12 março 2006

Elio Gaspari, Correio do Povo, 12/03/06

José Alencar, talento de ficcionista

Quando o general Francisco de Albuquerque subiu a escada do vôo da TAM que manobrou pelo pátio de Viracopos para recolhê-lo, sabia o que estava fazendo. Quando foi vaiado pelos passageiros, viu que as conseqüências vêm depois das causas.
São coisas da vida.

Mais perigoso para a segurança de um país e para a moralidade de um governo é saber-se que o ministro da Defesa, José Alencar, informou o seguinte ao presidente da República, na segunda-feira:
- Albuquerque chegou ao aeroporto 51 minutos antes da hora do embarque.
Erro. O general, acompanhado pelo sargento que foi despachar sua bagagem, chegou ao aeroporto às 17h10m, 20 minutos antes da hora prevista para a decolagem.
- Alencar disse que a bagagem do general foi etiquetada e ele recebeu um cartão de embarque.
Falso.

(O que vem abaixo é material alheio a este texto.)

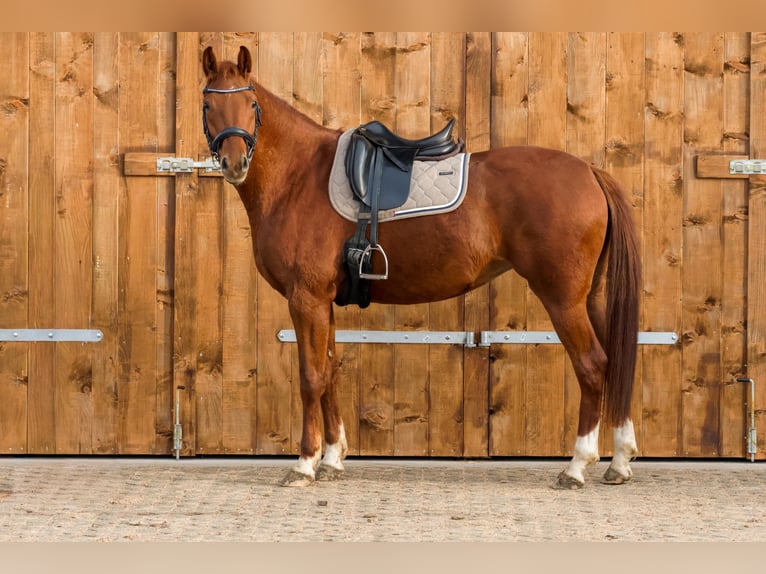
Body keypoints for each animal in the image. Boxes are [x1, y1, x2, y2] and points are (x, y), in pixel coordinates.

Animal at [201, 45, 642, 489]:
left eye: (251, 104)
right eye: (208, 105)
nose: (234, 163)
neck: (299, 177)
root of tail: (590, 172)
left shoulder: (305, 299)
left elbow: (311, 378)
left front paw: (305, 463)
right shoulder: (322, 302)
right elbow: (330, 372)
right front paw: (332, 459)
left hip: (563, 299)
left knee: (592, 366)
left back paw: (577, 466)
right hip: (593, 298)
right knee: (617, 362)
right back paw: (619, 462)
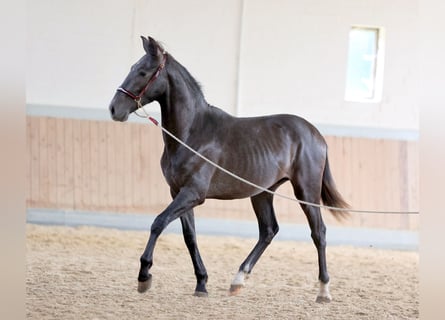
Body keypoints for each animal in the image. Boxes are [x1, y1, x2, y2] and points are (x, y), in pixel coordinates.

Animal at [107, 35, 346, 302]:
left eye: (143, 72)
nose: (114, 109)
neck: (192, 133)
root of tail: (316, 134)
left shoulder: (193, 193)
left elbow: (158, 222)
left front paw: (144, 276)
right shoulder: (178, 192)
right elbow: (190, 237)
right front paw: (201, 283)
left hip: (306, 191)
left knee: (318, 233)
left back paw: (323, 291)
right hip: (262, 193)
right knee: (268, 231)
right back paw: (237, 280)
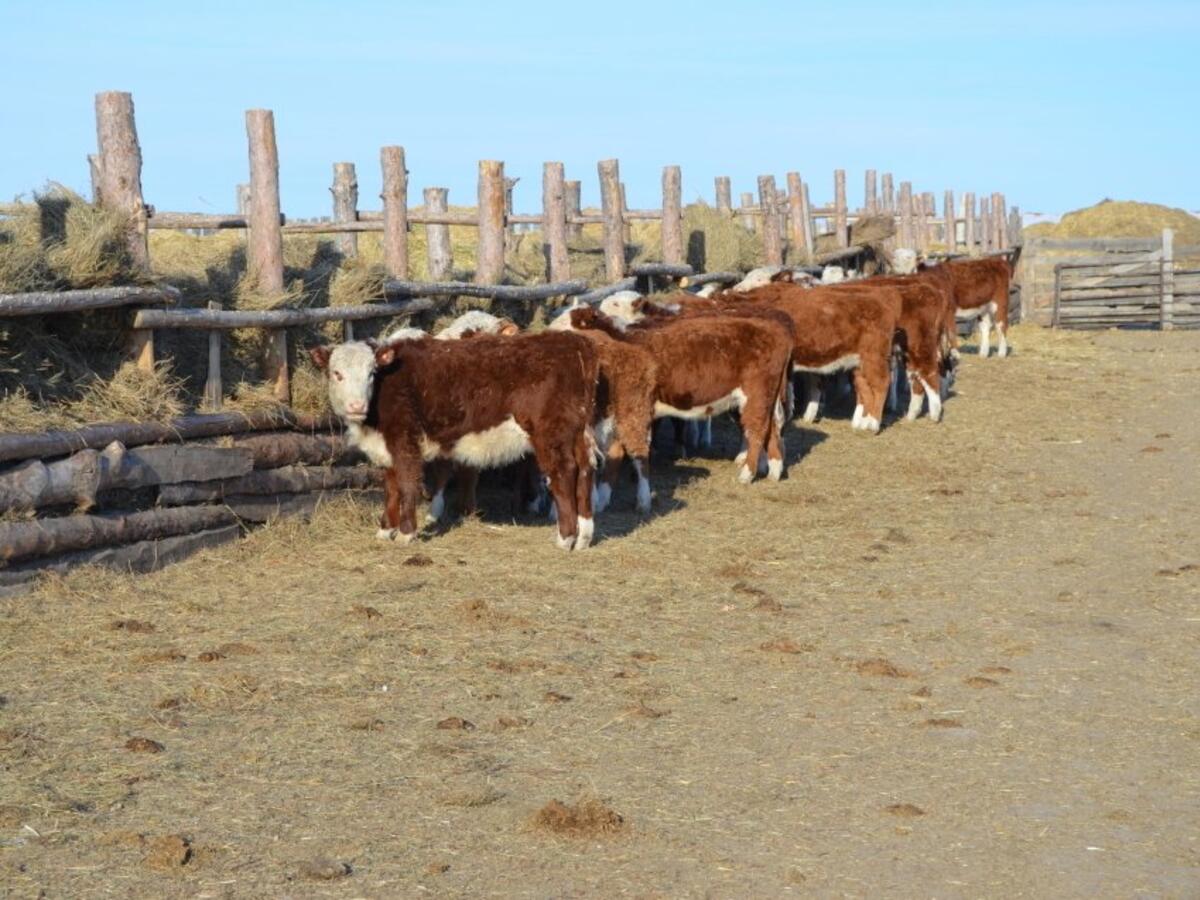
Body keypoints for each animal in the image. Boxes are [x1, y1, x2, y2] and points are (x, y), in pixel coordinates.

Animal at [309, 333, 600, 549]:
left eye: (371, 373)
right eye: (337, 373)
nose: (356, 405)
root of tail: (575, 343)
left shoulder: (405, 440)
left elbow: (406, 484)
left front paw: (405, 532)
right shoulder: (387, 447)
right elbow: (390, 488)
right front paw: (385, 529)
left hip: (551, 433)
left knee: (564, 472)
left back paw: (565, 537)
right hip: (577, 431)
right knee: (585, 470)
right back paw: (584, 536)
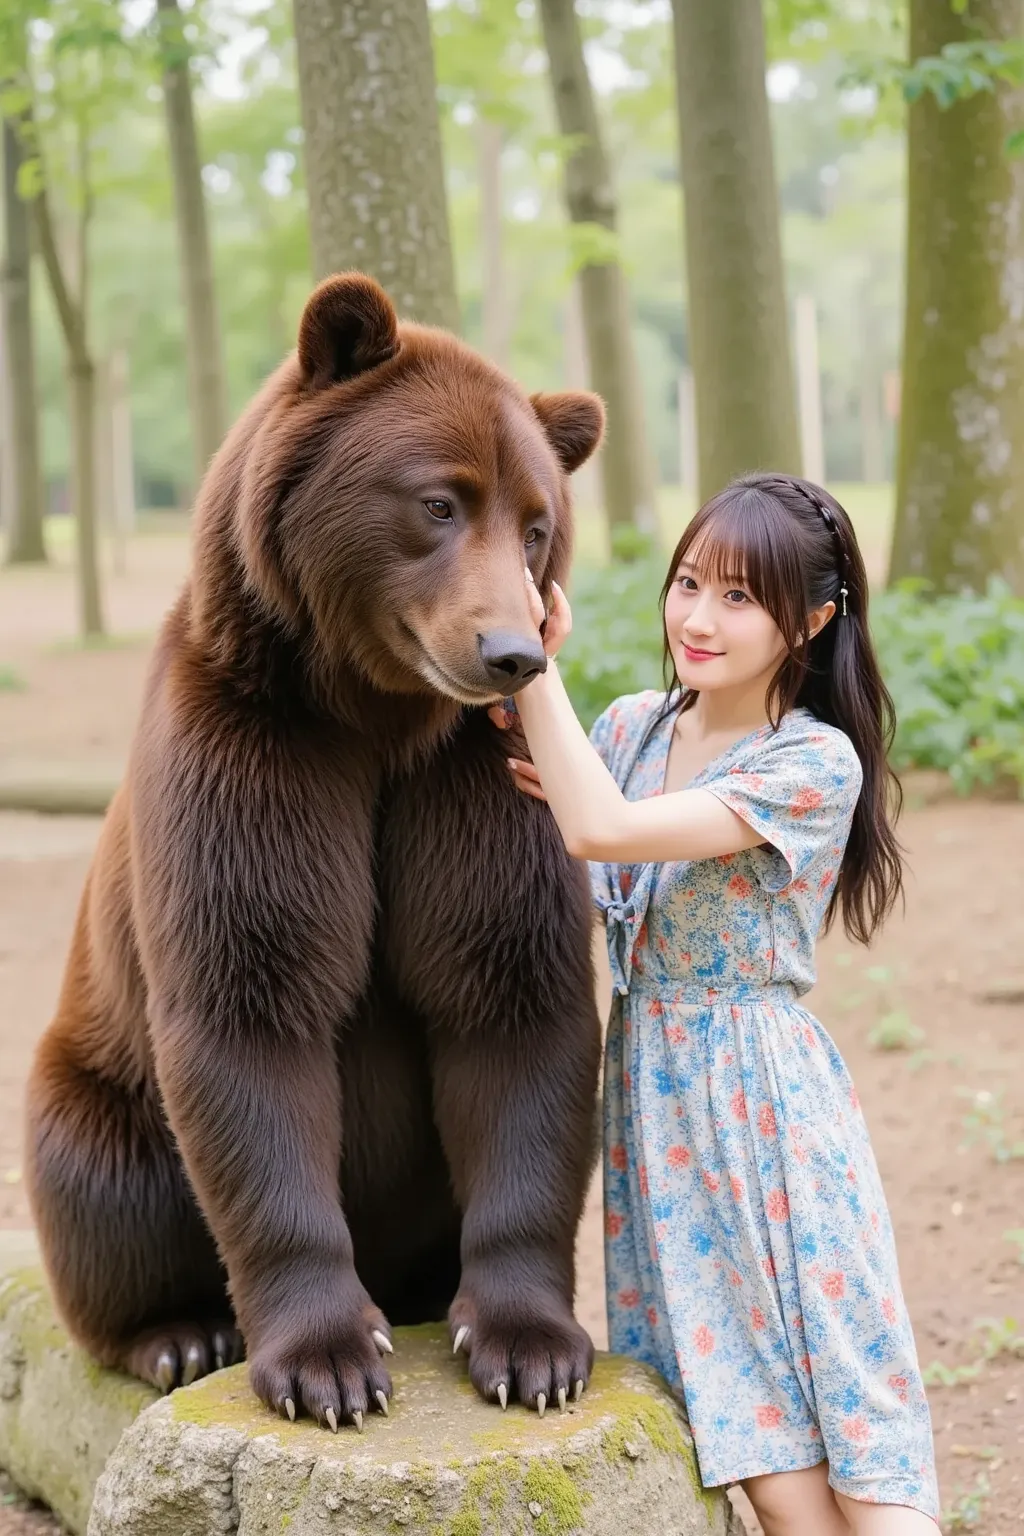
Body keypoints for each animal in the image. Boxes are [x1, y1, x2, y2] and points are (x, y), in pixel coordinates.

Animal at [23, 270, 607, 1431]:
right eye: (438, 501)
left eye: (534, 528)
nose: (511, 653)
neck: (377, 718)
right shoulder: (254, 757)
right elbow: (251, 1007)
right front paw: (328, 1364)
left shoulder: (477, 782)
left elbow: (512, 1001)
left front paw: (531, 1349)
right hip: (96, 1079)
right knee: (99, 1181)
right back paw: (178, 1333)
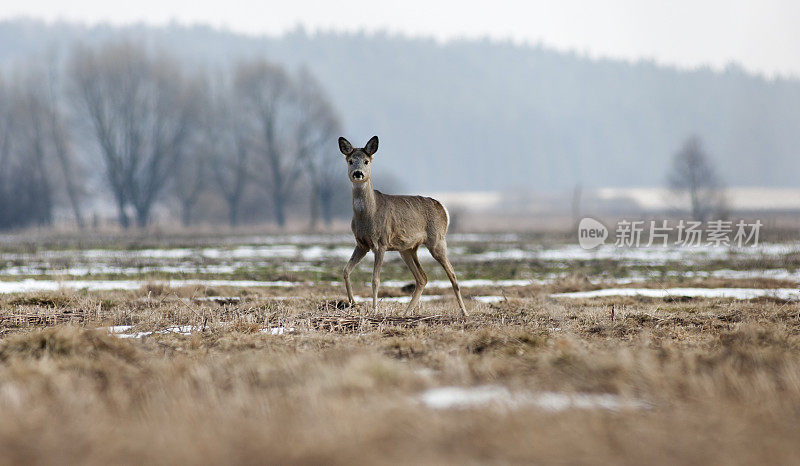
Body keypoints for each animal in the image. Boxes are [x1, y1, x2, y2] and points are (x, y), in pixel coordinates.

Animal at [340, 135, 468, 316]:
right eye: (350, 160)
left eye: (366, 161)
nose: (358, 173)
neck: (368, 215)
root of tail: (443, 208)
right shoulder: (362, 244)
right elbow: (346, 271)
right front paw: (354, 304)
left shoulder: (381, 242)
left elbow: (375, 279)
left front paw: (374, 309)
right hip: (407, 248)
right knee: (422, 278)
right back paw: (406, 312)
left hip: (437, 240)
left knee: (453, 275)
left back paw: (464, 312)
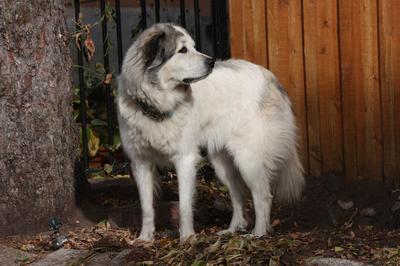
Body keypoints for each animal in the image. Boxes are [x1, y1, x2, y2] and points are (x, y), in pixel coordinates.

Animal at [117, 23, 304, 241]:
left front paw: (187, 238)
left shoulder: (185, 159)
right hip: (222, 164)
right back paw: (232, 229)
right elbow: (146, 207)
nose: (211, 62)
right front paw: (145, 238)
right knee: (238, 195)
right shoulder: (141, 162)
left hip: (247, 159)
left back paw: (258, 234)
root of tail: (270, 78)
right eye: (182, 50)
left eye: (193, 46)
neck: (157, 106)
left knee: (262, 196)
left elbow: (184, 205)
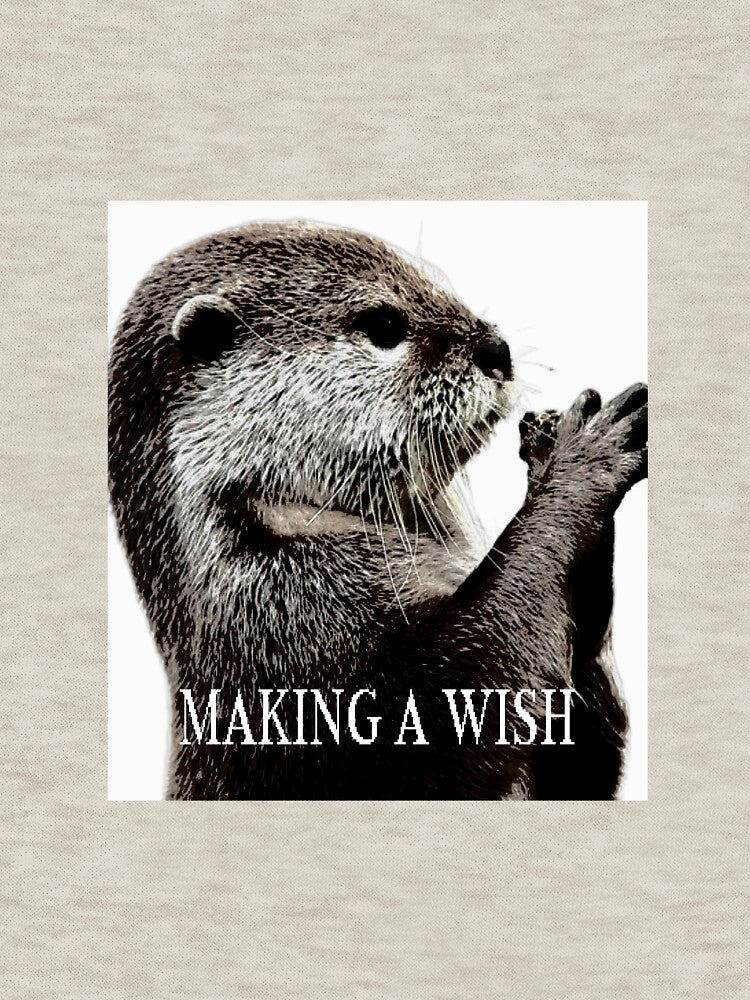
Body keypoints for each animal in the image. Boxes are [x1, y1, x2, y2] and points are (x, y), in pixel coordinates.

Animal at [108, 220, 646, 799]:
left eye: (437, 285)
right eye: (385, 324)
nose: (496, 348)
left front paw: (550, 445)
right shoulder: (308, 672)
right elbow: (466, 694)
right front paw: (580, 459)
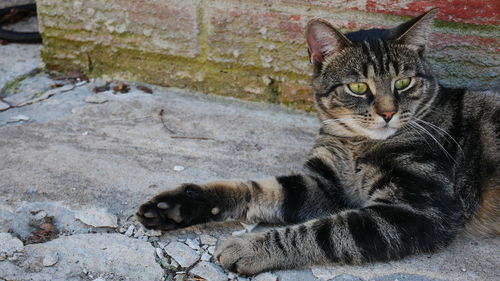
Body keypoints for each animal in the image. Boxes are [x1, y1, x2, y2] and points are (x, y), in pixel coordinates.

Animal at [135, 8, 498, 274]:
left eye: (403, 82)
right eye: (358, 87)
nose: (388, 112)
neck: (355, 144)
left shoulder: (419, 209)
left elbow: (324, 231)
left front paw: (250, 247)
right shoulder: (324, 183)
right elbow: (255, 189)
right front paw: (180, 205)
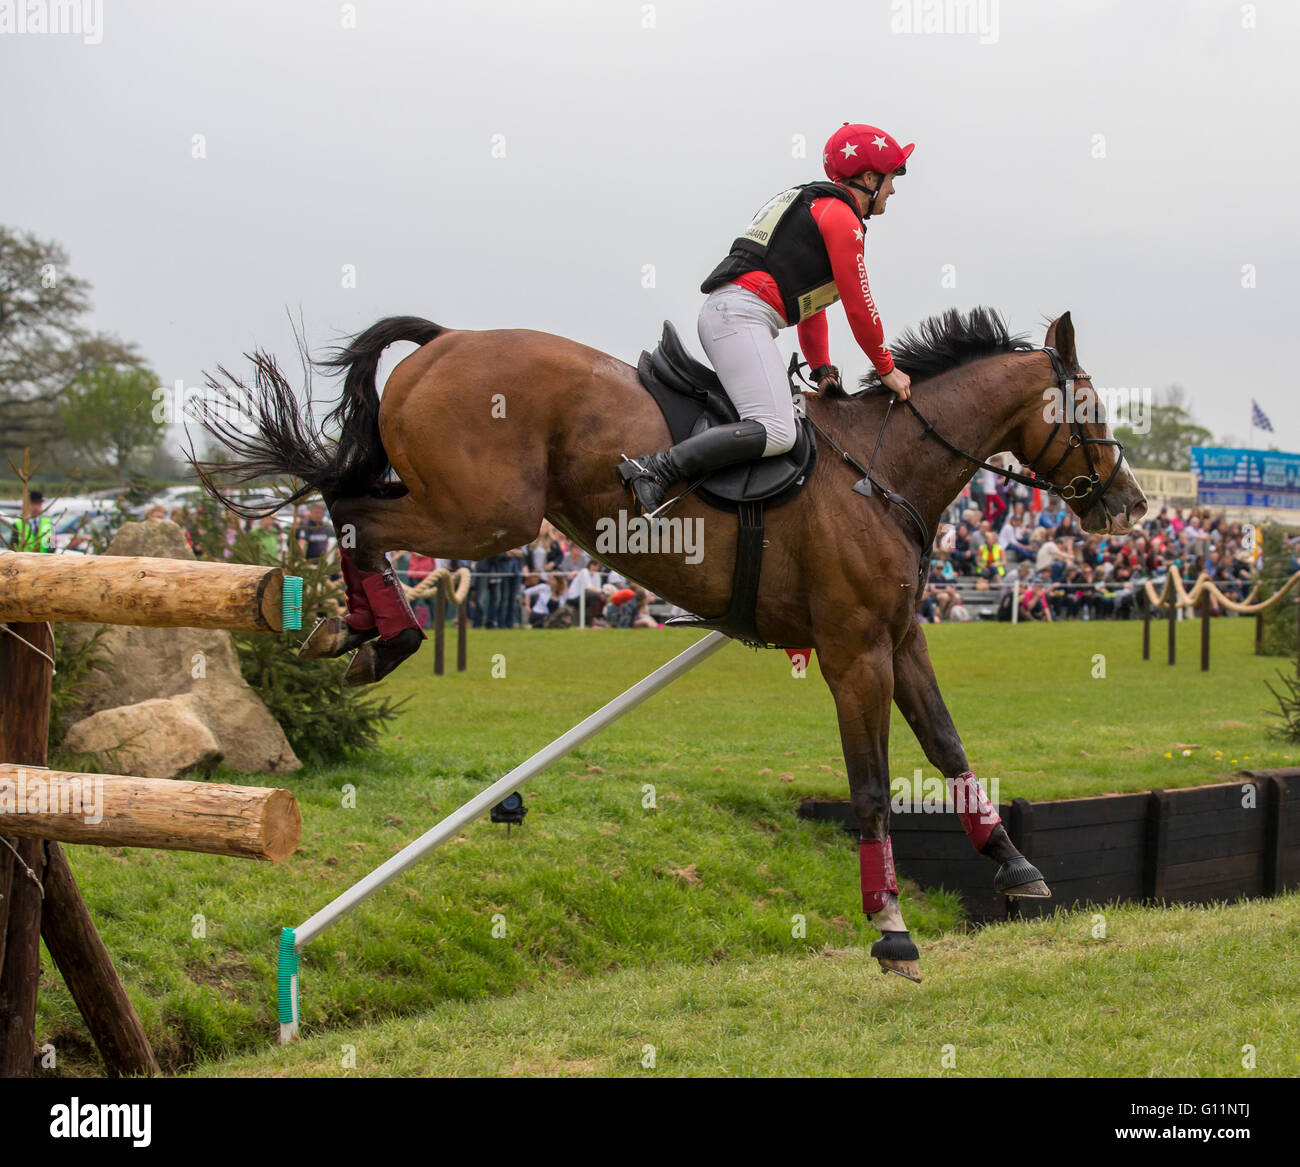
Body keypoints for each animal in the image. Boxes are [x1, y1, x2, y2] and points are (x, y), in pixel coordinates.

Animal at [195, 306, 1148, 981]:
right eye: (1090, 405)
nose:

O general só recebeu cartão de embarque depois que um casal autodefenestrou-se.
Um ministro da Defesa que dá informações dessa qualidade ao presidente é uma ameaça à segurança pública.

Recordar é viver, doutor Alencar deveria passear pela história. Cairia numa cena dos anos 60, quando Allen Dulles, monumento da elite americana e fundador da CIA, participava da investigação do assassinato do presidente John Kennedy. Um colega lhe perguntou o que ele faria se comprovasse o envolvimento dos russos no atentado. Dulles teria respondido: 'Eu seria capaz de mentir até para o Congresso. Só diria a verdade ao presidente dos Estados Unidos.'

Noutra ponta de Washington, um curioso estava numa fila de estacionamento do aeroporto. Prestou atenção num idoso, logo atrás.
Calvo, tinha óculos redondos e queixo grande. Parecia familiar. Quando caiu a ficha, o sujeito teve um surto de constrangimento.
Estava na frente do general Omar Bradley, comandante das tropas americanas que desembarcaram na Normandia e libertaram Paris. Ao fim da guerra, Bradley tinha 1,3 milhão de homens sob as suas ordens. O peso de suas vitórias alterou a rotina de um avião. No dia 14 de abril de 1981, o Air Force One, que serve ao presidente dos Estados Unidos, foi para Nova Iorque buscar seu esquife, para sepultá-lo em Washington.